Now coming to the question of costs, the learned counsel for the appellants has urged that of course, costs are left to the discretion of the Court but normally the costs must follow the event and if an order incontravention of this principle is passed, the Court must indicate its reasons. Reliance has been placed upon Umedsingh vs. Kalulal (12) and Kali Prasad vs. Ram Prasad (13 ). It may at once be stated that so far as the provisions of s. 35 of the Code of Civil Procedure is concerned, the position is as contended by the learned counsel for the appellants. Subsection (1) of s. 35 gives a discretion to the Court in respect of the costs but sub-section (2) of that section acts as a rider to that discretion as it provides that where the Court directs that any costs would not follow the event, the Court shall state its reasons in writing. The position under the Act is a little different. Under s. 76, the discretion has been left with the Court but there is no rider as is contained by sub-section (2) of s. 35 of the Civil Procedure Code and, therefore, this discretion appears to be unfattered.
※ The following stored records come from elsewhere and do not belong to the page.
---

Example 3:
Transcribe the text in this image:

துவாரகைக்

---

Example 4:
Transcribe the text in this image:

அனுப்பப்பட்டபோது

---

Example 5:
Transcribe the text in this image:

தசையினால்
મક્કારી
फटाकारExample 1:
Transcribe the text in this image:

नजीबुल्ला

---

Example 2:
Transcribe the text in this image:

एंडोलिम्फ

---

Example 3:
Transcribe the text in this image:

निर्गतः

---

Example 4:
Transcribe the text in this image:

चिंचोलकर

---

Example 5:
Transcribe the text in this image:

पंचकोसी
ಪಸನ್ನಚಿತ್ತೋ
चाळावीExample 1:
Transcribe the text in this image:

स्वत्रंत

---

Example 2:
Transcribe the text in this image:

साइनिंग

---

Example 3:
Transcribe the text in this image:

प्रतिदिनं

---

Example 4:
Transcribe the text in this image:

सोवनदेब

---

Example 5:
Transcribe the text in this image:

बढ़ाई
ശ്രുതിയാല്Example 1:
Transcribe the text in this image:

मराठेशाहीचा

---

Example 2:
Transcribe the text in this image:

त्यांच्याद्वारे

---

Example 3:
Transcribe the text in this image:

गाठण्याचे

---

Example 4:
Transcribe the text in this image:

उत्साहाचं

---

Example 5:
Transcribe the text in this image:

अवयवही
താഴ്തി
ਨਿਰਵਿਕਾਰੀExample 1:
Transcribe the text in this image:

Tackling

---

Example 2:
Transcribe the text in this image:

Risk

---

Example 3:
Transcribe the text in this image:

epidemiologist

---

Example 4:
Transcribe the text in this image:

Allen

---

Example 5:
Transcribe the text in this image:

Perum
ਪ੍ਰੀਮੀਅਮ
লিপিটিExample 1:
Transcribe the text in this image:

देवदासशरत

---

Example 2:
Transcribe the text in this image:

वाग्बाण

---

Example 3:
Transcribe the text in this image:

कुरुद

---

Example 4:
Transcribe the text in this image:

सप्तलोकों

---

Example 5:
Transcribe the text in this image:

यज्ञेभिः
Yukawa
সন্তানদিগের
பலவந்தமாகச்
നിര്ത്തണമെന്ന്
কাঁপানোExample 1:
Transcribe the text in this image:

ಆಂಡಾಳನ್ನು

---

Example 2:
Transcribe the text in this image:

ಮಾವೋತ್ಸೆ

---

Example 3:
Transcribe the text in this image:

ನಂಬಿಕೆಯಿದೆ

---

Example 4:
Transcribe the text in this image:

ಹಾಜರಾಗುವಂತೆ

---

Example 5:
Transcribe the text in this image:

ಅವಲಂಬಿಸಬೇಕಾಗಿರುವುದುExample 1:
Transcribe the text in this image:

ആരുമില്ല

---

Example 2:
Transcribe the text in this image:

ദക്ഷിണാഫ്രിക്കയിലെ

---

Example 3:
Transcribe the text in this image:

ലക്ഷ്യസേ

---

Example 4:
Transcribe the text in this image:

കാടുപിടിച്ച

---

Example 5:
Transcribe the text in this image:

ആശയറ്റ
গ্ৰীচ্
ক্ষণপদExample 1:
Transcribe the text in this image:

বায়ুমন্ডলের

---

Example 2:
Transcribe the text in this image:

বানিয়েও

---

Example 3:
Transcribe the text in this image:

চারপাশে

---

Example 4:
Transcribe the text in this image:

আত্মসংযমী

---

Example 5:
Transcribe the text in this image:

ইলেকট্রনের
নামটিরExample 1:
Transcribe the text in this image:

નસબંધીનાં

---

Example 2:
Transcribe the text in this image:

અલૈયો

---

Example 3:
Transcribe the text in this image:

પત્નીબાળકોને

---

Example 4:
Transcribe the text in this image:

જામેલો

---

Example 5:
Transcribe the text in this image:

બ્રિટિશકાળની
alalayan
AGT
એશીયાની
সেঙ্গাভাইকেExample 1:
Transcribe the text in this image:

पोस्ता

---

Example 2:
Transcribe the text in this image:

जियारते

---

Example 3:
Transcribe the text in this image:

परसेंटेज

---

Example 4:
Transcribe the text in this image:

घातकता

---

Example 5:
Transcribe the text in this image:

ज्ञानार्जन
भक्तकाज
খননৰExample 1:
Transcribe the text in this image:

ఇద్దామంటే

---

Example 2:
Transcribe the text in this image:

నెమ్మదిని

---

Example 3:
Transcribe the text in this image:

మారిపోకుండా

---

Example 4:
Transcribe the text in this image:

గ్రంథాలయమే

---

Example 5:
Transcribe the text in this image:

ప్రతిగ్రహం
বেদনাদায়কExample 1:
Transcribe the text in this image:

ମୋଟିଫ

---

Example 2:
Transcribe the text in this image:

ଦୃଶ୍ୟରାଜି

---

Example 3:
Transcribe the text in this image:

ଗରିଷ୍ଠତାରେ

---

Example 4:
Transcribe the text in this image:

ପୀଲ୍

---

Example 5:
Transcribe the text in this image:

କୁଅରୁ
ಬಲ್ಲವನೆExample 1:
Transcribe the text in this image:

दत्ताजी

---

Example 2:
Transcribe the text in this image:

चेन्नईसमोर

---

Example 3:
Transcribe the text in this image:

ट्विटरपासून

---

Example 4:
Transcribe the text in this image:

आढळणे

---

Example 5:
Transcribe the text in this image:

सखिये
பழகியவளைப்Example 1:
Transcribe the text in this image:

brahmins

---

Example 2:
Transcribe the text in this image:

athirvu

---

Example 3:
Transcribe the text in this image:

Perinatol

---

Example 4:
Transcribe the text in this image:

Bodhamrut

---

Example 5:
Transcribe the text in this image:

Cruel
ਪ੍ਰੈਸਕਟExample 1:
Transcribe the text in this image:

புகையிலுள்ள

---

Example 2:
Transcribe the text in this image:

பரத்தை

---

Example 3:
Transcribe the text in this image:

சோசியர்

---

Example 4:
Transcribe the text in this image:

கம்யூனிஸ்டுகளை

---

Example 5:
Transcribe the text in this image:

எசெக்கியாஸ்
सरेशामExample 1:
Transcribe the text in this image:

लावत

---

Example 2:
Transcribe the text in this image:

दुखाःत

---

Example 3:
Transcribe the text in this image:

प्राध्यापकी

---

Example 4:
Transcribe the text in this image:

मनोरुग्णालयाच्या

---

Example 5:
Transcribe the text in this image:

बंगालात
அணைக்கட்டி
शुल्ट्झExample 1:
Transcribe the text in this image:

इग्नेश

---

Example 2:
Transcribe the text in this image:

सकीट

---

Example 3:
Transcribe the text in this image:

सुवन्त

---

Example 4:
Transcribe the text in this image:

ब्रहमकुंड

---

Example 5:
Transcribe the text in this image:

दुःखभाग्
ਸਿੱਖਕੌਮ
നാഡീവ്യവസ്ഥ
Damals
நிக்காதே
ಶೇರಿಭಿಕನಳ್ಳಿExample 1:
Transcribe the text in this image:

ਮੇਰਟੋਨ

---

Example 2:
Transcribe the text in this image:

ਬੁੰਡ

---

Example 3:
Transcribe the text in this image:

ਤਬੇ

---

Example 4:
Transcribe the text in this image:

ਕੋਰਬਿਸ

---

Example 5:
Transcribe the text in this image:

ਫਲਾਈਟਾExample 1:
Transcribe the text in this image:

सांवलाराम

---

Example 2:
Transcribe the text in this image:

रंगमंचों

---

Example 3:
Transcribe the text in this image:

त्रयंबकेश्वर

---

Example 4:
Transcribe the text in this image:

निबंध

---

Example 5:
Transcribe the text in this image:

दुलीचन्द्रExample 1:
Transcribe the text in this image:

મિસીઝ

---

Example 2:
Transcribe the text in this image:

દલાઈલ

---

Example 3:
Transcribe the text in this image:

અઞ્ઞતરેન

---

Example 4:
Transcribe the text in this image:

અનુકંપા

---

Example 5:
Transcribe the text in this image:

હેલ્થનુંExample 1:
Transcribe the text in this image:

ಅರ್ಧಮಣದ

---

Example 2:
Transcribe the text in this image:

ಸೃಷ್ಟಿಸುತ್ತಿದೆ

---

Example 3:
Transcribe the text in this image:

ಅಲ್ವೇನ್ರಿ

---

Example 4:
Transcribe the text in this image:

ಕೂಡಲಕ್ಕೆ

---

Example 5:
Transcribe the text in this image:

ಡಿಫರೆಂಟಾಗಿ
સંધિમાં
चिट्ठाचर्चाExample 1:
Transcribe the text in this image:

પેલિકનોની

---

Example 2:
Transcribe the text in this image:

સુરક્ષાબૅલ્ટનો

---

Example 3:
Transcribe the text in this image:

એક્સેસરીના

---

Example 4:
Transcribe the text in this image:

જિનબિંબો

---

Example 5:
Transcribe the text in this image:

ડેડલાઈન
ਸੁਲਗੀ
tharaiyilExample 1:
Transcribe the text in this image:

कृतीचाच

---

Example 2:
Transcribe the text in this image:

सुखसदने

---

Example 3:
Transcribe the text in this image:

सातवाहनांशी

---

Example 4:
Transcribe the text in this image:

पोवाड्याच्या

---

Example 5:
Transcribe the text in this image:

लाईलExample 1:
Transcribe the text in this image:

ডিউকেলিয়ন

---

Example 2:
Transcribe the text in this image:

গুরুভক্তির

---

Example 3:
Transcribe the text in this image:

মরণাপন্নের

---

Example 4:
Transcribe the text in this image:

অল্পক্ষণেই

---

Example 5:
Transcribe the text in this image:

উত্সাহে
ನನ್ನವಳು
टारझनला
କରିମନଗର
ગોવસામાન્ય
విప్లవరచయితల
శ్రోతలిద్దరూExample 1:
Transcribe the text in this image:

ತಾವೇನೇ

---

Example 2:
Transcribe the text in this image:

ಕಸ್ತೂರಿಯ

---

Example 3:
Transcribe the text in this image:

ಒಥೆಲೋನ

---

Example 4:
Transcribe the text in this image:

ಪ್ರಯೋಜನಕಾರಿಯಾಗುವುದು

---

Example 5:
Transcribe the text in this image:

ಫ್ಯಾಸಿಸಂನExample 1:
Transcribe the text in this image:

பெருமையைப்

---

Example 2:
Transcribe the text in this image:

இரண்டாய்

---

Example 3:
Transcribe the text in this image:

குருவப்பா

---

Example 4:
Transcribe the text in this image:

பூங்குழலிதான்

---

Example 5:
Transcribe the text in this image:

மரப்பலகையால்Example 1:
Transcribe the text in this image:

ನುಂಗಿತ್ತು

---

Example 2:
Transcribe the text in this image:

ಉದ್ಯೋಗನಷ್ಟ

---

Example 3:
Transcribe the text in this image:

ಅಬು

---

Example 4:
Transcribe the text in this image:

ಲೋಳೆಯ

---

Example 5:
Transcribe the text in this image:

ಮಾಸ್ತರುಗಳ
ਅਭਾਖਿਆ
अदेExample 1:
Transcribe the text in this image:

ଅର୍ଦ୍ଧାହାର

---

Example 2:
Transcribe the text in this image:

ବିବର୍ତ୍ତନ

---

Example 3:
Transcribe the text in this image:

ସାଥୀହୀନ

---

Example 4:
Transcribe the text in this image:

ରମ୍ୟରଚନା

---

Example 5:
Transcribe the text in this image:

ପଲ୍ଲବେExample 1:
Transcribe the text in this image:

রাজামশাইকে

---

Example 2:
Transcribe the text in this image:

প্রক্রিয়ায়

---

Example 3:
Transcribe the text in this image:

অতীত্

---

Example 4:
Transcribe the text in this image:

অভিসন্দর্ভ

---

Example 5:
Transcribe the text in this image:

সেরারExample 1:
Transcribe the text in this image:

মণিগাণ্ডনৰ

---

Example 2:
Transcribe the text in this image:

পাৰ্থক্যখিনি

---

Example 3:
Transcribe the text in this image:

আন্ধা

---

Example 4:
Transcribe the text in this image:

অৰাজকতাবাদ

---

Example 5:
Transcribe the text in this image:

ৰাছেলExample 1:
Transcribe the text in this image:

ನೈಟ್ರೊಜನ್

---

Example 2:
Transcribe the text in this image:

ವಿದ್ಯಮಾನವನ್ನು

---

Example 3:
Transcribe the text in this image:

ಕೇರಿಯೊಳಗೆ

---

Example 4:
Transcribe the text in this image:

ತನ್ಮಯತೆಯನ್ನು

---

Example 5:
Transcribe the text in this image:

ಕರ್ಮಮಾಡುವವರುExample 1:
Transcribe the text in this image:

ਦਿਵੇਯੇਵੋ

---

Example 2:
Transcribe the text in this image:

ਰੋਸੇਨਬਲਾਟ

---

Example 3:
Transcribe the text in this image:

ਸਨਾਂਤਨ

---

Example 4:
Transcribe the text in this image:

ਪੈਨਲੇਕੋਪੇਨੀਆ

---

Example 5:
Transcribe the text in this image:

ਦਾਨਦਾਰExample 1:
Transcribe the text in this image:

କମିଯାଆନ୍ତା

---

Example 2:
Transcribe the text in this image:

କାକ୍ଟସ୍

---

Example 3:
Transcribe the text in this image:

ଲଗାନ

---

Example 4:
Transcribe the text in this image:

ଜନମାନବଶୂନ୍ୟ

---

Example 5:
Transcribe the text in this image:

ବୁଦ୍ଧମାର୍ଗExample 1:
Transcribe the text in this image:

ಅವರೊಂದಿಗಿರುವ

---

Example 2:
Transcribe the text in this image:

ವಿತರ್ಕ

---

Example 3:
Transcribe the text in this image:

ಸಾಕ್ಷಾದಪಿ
Again in the circumstances of this case, the order passed by the learned District Judge cannot be said to be altogether wrong, illegal or perverse inasmuch as the proceedings have dragged before that Court on the question of jurisdiction itself for a long period and both the parties had been responsible for this. In these circumstances, the Court was justified in leaving the parties to bear their own costs. In the circumstances pointed out above, the authorities relied upon by the learned counsel for the appellants are not of much help.